- _Task_
Put each of the entries below into a Markdown table with two columns, No. and Text. Number the rows in order and leave out blank lines.
-- Begin Raw records --
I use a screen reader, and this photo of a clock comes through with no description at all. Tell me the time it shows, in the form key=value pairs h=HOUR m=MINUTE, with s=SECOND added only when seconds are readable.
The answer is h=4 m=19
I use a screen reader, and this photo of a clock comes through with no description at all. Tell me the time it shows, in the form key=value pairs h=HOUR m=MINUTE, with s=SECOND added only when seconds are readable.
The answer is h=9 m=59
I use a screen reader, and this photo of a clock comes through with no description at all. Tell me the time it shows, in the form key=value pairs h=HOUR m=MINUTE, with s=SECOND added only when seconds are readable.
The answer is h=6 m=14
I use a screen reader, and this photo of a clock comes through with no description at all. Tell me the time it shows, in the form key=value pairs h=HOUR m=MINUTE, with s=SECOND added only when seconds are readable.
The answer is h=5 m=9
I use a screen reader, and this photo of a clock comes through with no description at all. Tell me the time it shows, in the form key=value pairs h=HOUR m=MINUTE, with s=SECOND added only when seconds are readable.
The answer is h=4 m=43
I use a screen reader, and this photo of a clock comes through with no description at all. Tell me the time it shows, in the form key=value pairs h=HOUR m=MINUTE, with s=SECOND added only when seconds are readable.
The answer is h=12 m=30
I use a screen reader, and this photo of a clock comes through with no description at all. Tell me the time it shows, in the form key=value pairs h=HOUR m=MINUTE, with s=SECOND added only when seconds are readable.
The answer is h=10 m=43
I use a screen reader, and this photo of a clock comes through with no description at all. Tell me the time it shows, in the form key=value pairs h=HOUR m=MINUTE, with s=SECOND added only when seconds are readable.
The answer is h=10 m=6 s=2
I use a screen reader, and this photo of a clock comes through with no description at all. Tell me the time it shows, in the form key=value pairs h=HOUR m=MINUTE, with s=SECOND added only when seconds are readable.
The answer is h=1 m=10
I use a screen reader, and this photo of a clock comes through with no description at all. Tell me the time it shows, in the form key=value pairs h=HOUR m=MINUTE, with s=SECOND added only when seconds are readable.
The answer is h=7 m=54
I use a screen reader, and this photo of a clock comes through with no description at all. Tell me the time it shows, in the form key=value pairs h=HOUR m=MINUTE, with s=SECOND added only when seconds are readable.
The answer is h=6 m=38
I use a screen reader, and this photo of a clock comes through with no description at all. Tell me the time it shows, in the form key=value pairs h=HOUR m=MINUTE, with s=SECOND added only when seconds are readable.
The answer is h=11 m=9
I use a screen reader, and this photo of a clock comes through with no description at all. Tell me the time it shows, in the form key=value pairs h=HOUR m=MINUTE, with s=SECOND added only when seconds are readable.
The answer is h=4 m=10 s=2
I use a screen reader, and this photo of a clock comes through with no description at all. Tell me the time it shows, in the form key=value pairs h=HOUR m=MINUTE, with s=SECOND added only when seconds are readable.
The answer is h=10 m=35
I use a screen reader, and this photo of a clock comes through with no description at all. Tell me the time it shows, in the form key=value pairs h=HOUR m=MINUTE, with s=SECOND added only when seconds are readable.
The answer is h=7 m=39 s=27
-- End Raw records --
- _Correct answer_
| No. | Text |
|---|---|
| 1 | I use a screen reader, and this photo of a clock comes through with no description at all. Tell me the time it shows, in the form key=value pairs h=HOUR m=MINUTE, with s=SECOND added only when seconds are readable. |
| 2 | The answer is h=4 m=19 |
| 3 | I use a screen reader, and this photo of a clock comes through with no description at all. Tell me the time it shows, in the form key=value pairs h=HOUR m=MINUTE, with s=SECOND added only when seconds are readable. |
| 4 | The answer is h=9 m=59 |
| 5 | I use a screen reader, and this photo of a clock comes through with no description at all. Tell me the time it shows, in the form key=value pairs h=HOUR m=MINUTE, with s=SECOND added only when seconds are readable. |
| 6 | The answer is h=6 m=14 |
| 7 | I use a screen reader, and this photo of a clock comes through with no description at all. Tell me the time it shows, in the form key=value pairs h=HOUR m=MINUTE, with s=SECOND added only when seconds are readable. |
| 8 | The answer is h=5 m=9 |
| 9 | I use a screen reader, and this photo of a clock comes through with no description at all. Tell me the time it shows, in the form key=value pairs h=HOUR m=MINUTE, with s=SECOND added only when seconds are readable. |
| 10 | The answer is h=4 m=43 |
| 11 | I use a screen reader, and this photo of a clock comes through with no description at all. Tell me the time it shows, in the form key=value pairs h=HOUR m=MINUTE, with s=SECOND added only when seconds are readable. |
| 12 | The answer is h=12 m=30 |
| 13 | I use a screen reader, and this photo of a clock comes through with no description at all. Tell me the time it shows, in the form key=value pairs h=HOUR m=MINUTE, with s=SECOND added only when seconds are readable. |
| 14 | The answer is h=10 m=43 |
| 15 | I use a screen reader, and this photo of a clock comes through with no description at all. Tell me the time it shows, in the form key=value pairs h=HOUR m=MINUTE, with s=SECOND added only when seconds are readable. |
| 16 | The answer is h=10 m=6 s=2 |
| 17 | I use a screen reader, and this photo of a clock comes through with no description at all. Tell me the time it shows, in the form key=value pairs h=HOUR m=MINUTE, with s=SECOND added only when seconds are readable. |
| 18 | The answer is h=1 m=10 |
| 19 | I use a screen reader, and this photo of a clock comes through with no description at all. Tell me the time it shows, in the form key=value pairs h=HOUR m=MINUTE, with s=SECOND added only when seconds are readable. |
| 20 | The answer is h=7 m=54 |
| 21 | I use a screen reader, and this photo of a clock comes through with no description at all. Tell me the time it shows, in the form key=value pairs h=HOUR m=MINUTE, with s=SECOND added only when seconds are readable. |
| 22 | The answer is h=6 m=38 |
| 23 | I use a screen reader, and this photo of a clock comes through with no description at all. Tell me the time it shows, in the form key=value pairs h=HOUR m=MINUTE, with s=SECOND added only when seconds are readable. |
| 24 | The answer is h=11 m=9 |
| 25 | I use a screen reader, and this photo of a clock comes through with no description at all. Tell me the time it shows, in the form key=value pairs h=HOUR m=MINUTE, with s=SECOND added only when seconds are readable. |
| 26 | The answer is h=4 m=10 s=2 |
| 27 | I use a screen reader, and this photo of a clock comes through with no description at all. Tell me the time it shows, in the form key=value pairs h=HOUR m=MINUTE, with s=SECOND added only when seconds are readable. |
| 28 | The answer is h=10 m=35 |
| 29 | I use a screen reader, and this photo of a clock comes through with no description at all. Tell me the time it shows, in the form key=value pairs h=HOUR m=MINUTE, with s=SECOND added only when seconds are readable. |
| 30 | The answer is h=7 m=39 s=27 |